Alemania atraviesa una intensa movilización climática impulsada por el movimiento ecologista Ende Gelände, que ha organizado protestas coordinadas en la cuenca del Ruhr. Estas movilizaciones han reunido a aproximadamente 1.500 activistas que se oponen a las infraestructuras relacionadas con el gas fósil y el transporte de hidrocarburos, planteando un serio cuestionamiento sobre la velocidad de la transición energética del país. Las acciones incluyen ocupaciones y bloqueos de instalaciones relevantes, como la central de gas en Scholven y las fábricas de Europipe AG, el mayor fabricante europeo de tubos para oleoductos.

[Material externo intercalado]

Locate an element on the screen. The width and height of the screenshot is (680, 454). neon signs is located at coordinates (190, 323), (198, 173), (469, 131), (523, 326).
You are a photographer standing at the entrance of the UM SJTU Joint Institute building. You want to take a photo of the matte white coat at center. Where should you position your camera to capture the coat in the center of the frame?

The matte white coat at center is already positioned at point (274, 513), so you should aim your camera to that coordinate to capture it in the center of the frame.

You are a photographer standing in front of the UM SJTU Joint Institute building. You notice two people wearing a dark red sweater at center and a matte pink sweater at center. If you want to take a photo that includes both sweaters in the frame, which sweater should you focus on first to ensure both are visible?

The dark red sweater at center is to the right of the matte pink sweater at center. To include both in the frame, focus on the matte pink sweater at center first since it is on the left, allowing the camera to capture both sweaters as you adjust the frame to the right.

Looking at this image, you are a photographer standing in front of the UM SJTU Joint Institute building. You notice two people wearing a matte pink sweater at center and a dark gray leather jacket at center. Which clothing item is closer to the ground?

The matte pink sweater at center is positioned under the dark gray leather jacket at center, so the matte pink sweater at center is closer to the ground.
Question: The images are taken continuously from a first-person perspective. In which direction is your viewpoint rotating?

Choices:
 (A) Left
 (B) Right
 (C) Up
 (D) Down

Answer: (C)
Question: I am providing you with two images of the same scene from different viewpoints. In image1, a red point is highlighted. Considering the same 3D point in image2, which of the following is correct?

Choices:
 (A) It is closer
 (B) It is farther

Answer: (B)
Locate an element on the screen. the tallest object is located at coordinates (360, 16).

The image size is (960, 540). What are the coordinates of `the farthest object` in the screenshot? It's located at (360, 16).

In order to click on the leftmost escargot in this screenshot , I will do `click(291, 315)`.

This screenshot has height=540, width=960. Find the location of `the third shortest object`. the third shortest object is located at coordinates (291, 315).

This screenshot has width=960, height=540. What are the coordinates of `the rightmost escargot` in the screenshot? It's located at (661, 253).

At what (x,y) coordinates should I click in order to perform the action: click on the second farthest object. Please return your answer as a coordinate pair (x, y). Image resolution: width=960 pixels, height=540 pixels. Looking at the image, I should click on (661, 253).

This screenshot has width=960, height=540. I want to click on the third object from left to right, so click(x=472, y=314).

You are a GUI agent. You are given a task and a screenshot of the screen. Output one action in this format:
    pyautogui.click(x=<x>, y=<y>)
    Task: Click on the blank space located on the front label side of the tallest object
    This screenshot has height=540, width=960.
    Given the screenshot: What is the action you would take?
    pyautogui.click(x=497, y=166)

Los organizadores argumentan que la inversión en gasoductos perpetúa el uso de combustibles fósiles y socava los compromisos climáticos de descarbonización. Aseguran que el gas fósil contribuye significativamente al calentamiento global y demandan una aceleración en la transición energética hacia alternativas más limpias. Además, la activista Greta Thunberg ha participado activamente en las movilizaciones, lo que ha elevado aún más el perfil de estas protestas en medio de un debate crítico sobre la política energética alemana y sus implicaciones para la seguridad climática en Europa. Las autoridades han respondido con detenciones, pero el movimiento prevé continuar con sus acciones de desobediencia civil en los próximos días.